Excerto da página:
^^^^

Um texto de Vasco Lourenço que desmascara muitas mentiras da direita

por estatuadesal

(Vasco Lourenço, 05/12/2020)

Junto texto, sobre o 25 de Novembro e também sobre a passagem dos 40 anos da morte de Sá Carneiro. Saliento tratar-se de um texto pessoal, da minha inteira responsabilidade, que estamos a divulgar, como divulgamos outros textos, a pedido ou não dos respectivos autores, que consideramos de possível interesse para vocês.

Cordiais saudações de Abril

Vasco Lourenço


Indignação? Desprezo? Apenas um desabafo, de quem está farto de tanta hipocrisia...

Indignação? Desprezo? Confesso que julgava já ter idade e experiência que me deveriam permitir não me espantar e, muito menos, indignar.

Lamentavelmente, tenho de confessar que, de tudo isso, só é uma realidade a minha provecta idade. Porque, do resto, não reza a história...

Tudo isto vem a propósito da passagem dos 45 anos sobre o 25 de Novembro e dos 40 anos sobre a trágica morte de Sá Carneiro.

O que vi escrito e proferido em vários órgãos da comunicação social, surpreendendo-me (apesar de tudo) e indignando-me, faz-me pensar que não há limites, nem para a ignorância, nem para a leviandade, nem para a má fé!

Muito já se escreveu sobre esses dois acontecimentos, muito já se dissecou sobre a natureza dos mesmos e sobre as características pessoais dos actores em causa.

^^^^

Dados de origem:
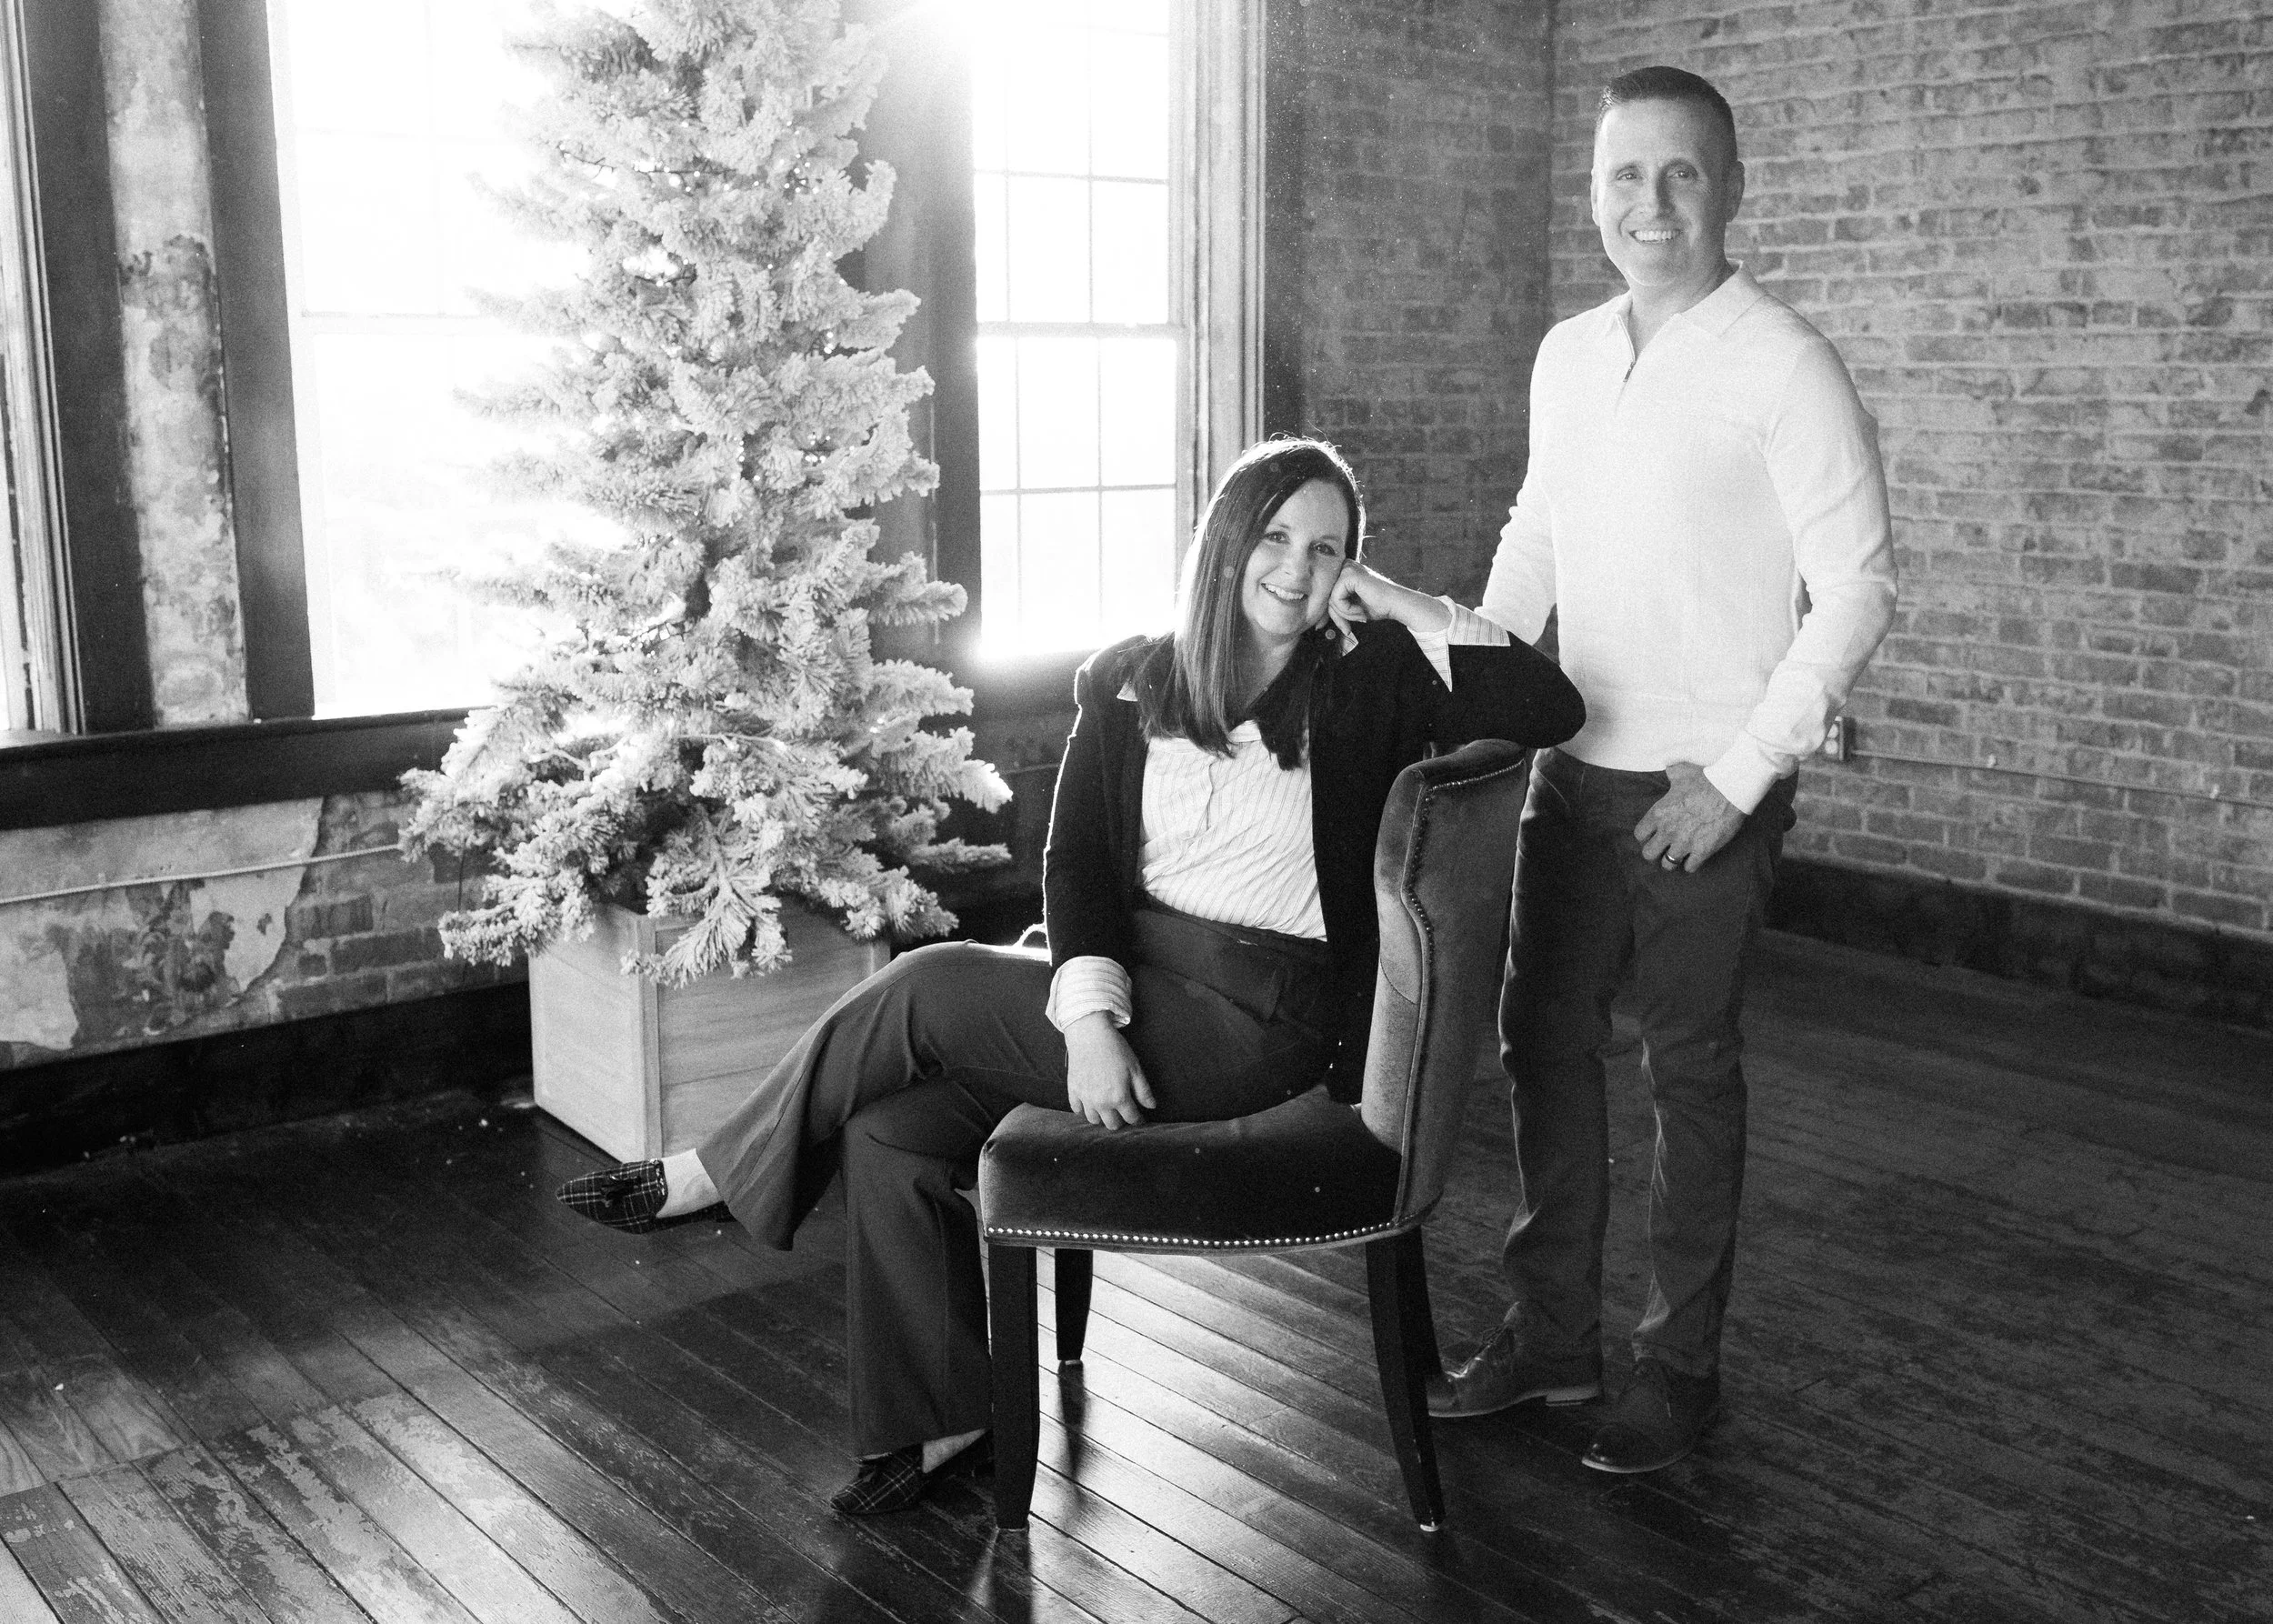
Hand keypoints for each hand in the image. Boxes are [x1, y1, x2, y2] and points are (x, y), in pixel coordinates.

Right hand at [1063, 1014, 1154, 1128]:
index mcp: (1119, 1098)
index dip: (1138, 1119)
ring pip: (1094, 1120)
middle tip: (1123, 1112)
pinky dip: (1084, 1110)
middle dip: (1120, 1121)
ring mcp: (1085, 1098)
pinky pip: (1077, 1110)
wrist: (1089, 1035)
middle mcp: (1101, 1103)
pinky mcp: (1073, 1091)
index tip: (1140, 1118)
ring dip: (1102, 1117)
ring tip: (1107, 1108)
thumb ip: (1144, 1091)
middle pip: (1112, 1124)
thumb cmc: (1115, 1050)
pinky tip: (1090, 1103)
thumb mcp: (1135, 1068)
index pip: (1131, 1118)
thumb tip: (1151, 1106)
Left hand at [1327, 561, 1452, 642]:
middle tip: (1347, 629)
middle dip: (1336, 616)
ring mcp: (1347, 569)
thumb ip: (1337, 608)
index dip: (1331, 612)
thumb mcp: (1352, 607)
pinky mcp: (1349, 576)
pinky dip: (1348, 610)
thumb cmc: (1379, 606)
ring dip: (1345, 614)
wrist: (1397, 604)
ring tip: (1361, 615)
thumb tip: (1318, 623)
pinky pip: (1337, 599)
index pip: (1327, 593)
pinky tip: (1361, 610)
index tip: (1338, 627)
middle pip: (1326, 596)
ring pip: (1331, 600)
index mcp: (1345, 571)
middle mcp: (1345, 566)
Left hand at [1635, 763, 1745, 873]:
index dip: (1646, 836)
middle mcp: (1667, 830)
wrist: (1730, 790)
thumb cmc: (1706, 779)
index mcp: (1659, 813)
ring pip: (1667, 864)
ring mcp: (1684, 843)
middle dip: (1655, 852)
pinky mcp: (1702, 851)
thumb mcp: (1682, 771)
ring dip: (1672, 860)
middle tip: (1664, 848)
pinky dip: (1692, 865)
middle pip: (1648, 854)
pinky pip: (1690, 868)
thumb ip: (1672, 772)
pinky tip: (1695, 858)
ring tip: (1679, 855)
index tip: (1653, 834)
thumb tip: (1669, 767)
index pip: (1639, 834)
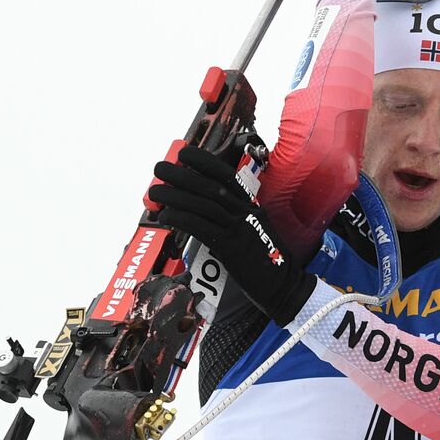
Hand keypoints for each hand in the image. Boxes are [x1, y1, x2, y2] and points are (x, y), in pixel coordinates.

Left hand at [147, 146, 315, 326]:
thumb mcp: (254, 231)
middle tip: (159, 168)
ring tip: (155, 191)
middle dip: (181, 174)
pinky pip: (202, 228)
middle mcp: (246, 213)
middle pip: (209, 187)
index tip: (184, 153)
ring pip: (203, 205)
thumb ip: (233, 220)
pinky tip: (166, 216)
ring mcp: (240, 230)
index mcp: (251, 206)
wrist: (285, 286)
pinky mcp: (232, 249)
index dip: (204, 161)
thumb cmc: (267, 261)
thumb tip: (203, 214)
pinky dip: (181, 219)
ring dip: (174, 195)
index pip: (226, 176)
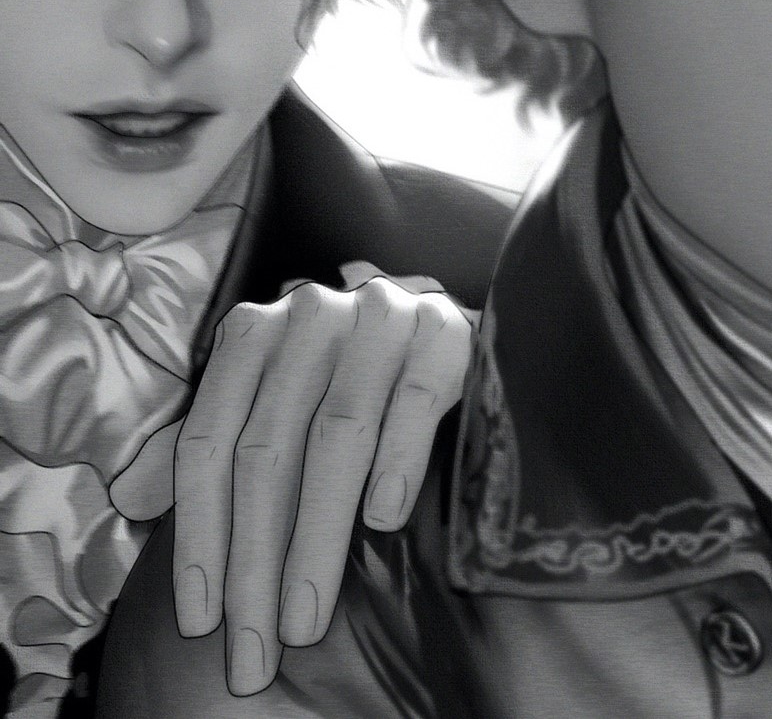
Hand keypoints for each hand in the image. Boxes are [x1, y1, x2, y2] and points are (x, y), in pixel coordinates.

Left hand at [109, 269, 471, 694]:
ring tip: (305, 622)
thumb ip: (207, 443)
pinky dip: (394, 464)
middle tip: (255, 652)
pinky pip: (411, 404)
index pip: (209, 443)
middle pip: (266, 452)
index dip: (199, 536)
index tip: (200, 622)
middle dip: (254, 565)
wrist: (435, 326)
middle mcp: (306, 319)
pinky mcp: (440, 336)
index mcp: (252, 336)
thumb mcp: (264, 399)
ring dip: (316, 541)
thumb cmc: (336, 378)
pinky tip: (381, 521)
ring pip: (336, 438)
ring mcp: (375, 322)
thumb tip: (131, 499)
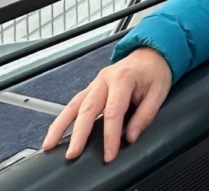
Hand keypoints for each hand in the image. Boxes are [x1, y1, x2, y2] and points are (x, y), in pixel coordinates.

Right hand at [42, 47, 171, 161]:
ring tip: (49, 144)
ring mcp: (96, 83)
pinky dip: (64, 118)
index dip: (111, 135)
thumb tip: (130, 137)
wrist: (151, 53)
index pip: (114, 112)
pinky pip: (75, 103)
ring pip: (74, 105)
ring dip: (60, 125)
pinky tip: (56, 131)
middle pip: (88, 108)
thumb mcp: (159, 92)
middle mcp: (105, 79)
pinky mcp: (92, 88)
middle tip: (73, 153)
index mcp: (123, 78)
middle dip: (79, 133)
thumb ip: (145, 115)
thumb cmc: (155, 72)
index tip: (109, 154)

^^^^

Enunciado A:
Como ficaria, mais breve, o parágrafo do excerto que começa por «Junto texto», sem perder os factos principais?
Enunciado B:
Estão estas afirmações de acordo com o excerto? Responda sim ou não a cada uma e cite as palavras do excerto que o decidem. (i) O texto surge a propósito dos 45 anos sobre o 25 de Novembro. (ii) O autor diz que a idade e a experiência lhe permitem já não se indignar. (iii) Segundo o autor, pouco se escreveu sobre os dois acontecimentos.
A listagem não é usada nesta atividade.

Resolução A:
Envio um texto pessoal, da minha inteira responsabilidade, sobre o 25 de Novembro e os 40 anos da morte de Sá Carneiro. Divulgamo-lo, como fazemos com outros textos, a pedido ou não dos autores, por o considerarmos de possível interesse para vocês.

Resolução B:
(i) Sim: «Tudo isto vem a propósito da passagem dos 45 anos sobre o 25 de Novembro».
(ii) Não: «de tudo isso, só é uma realidade a minha provecta idade».
(iii) Não: «Muito já se escreveu sobre esses dois acontecimentos».